Make It Better Day will see people across the country holding fundraising events to boost The Children’s Hospital Charity on June 26.

The appeal is raising urgently needed funds to help build a brand new wing at the hospital, on Western Bank, with plenty of private bedrooms - complete with proper parent beds and space for families to be together at difficult times.

Coach Shaun Scholes, of Meersbrook, whose son Joe, two, was rushed to The Children’s Hospital with bronchiolitis over Christmas, is one of many challengers who will be stepping up to the net with Jade on June 26.

“It was a really scary time for us when Joe was taken into hospital,” said dad-of-two Shaun.

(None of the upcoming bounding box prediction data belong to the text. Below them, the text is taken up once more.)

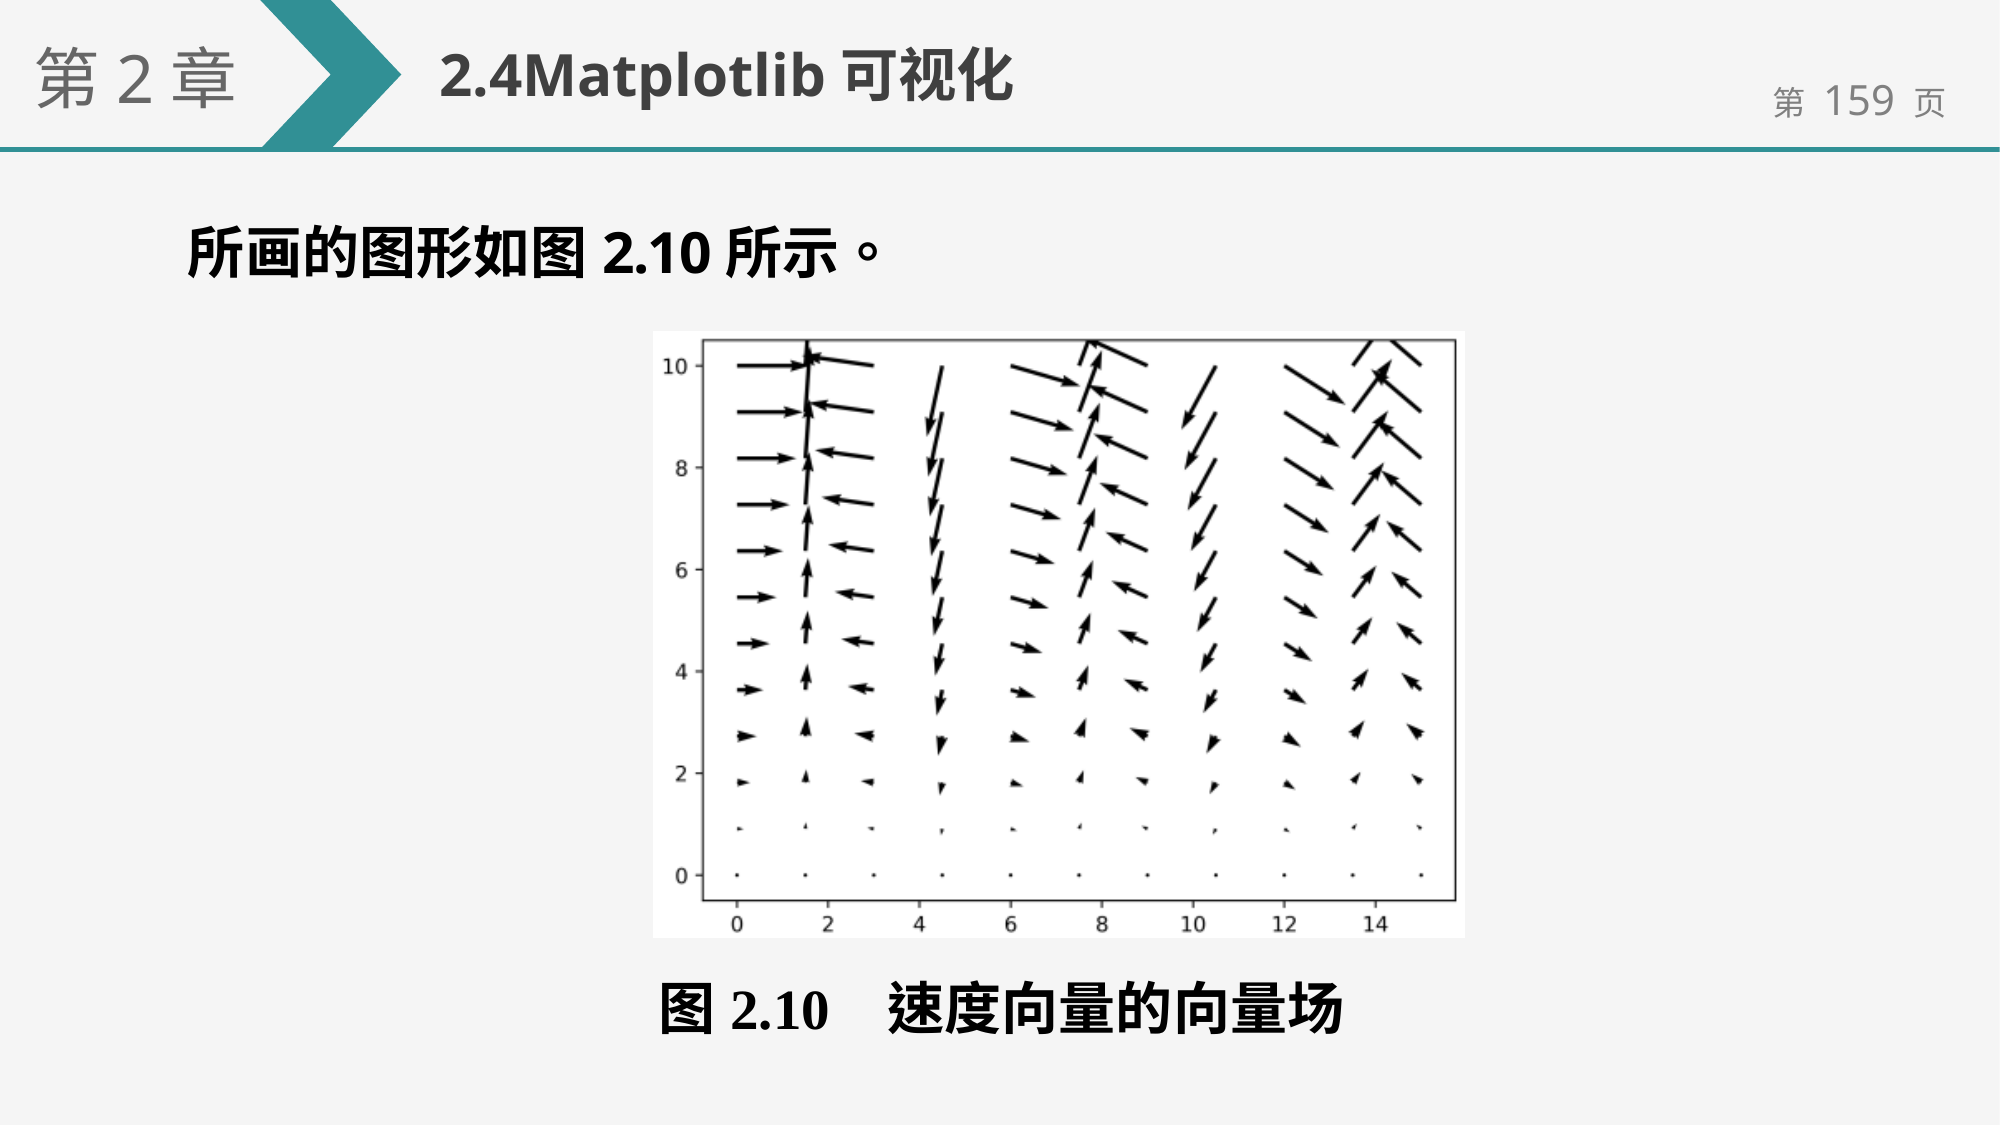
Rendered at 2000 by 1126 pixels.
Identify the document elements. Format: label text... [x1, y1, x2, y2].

text_box 2.4Matplotlib可视化 [424, 31, 1366, 116]
text_box 第2章 [19, 29, 253, 125]
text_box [73, 190, 1927, 1099]
text_box [258, 0, 403, 148]
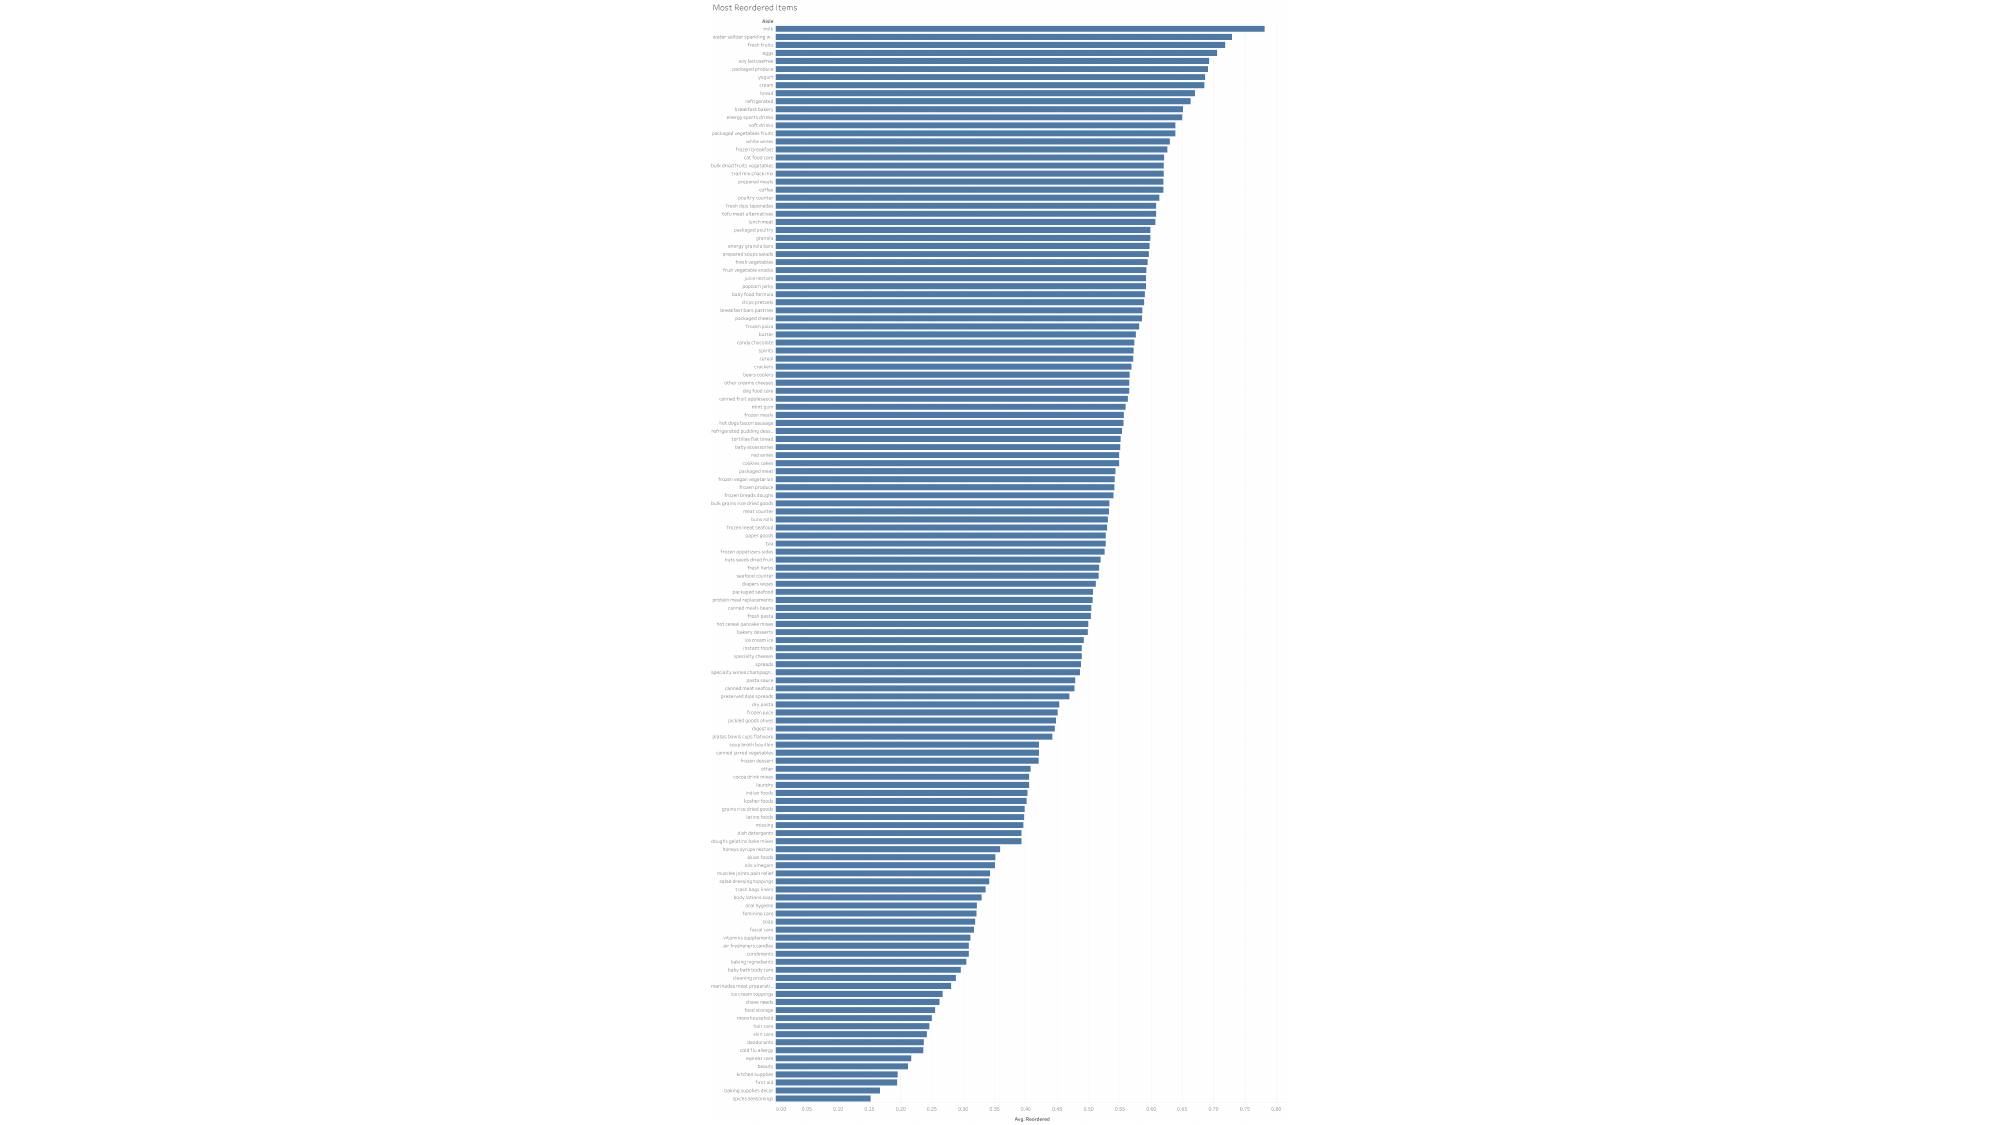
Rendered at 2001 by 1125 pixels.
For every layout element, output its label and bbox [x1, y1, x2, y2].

“But the treatment was amazing. Unfortunately my wife and I had to take turns sleeping in a chair by his bed. It would make such a difference to have private rooms. It would mean we could get some proper rest and be able to be there for him fully.”

Abbeydale club, which have chosen The Children’s Hospital Charity as its charity of the year for 2015, is owned by John Gledden, who owes his tennis career to the hospital, after they reconstructed his leg following a road smash when he was young.

“They thought I would never walk again” said John.

“But I was in there for three weeks and they helped me make a full recovery. Enough so I was able to go on to have a career in sport.”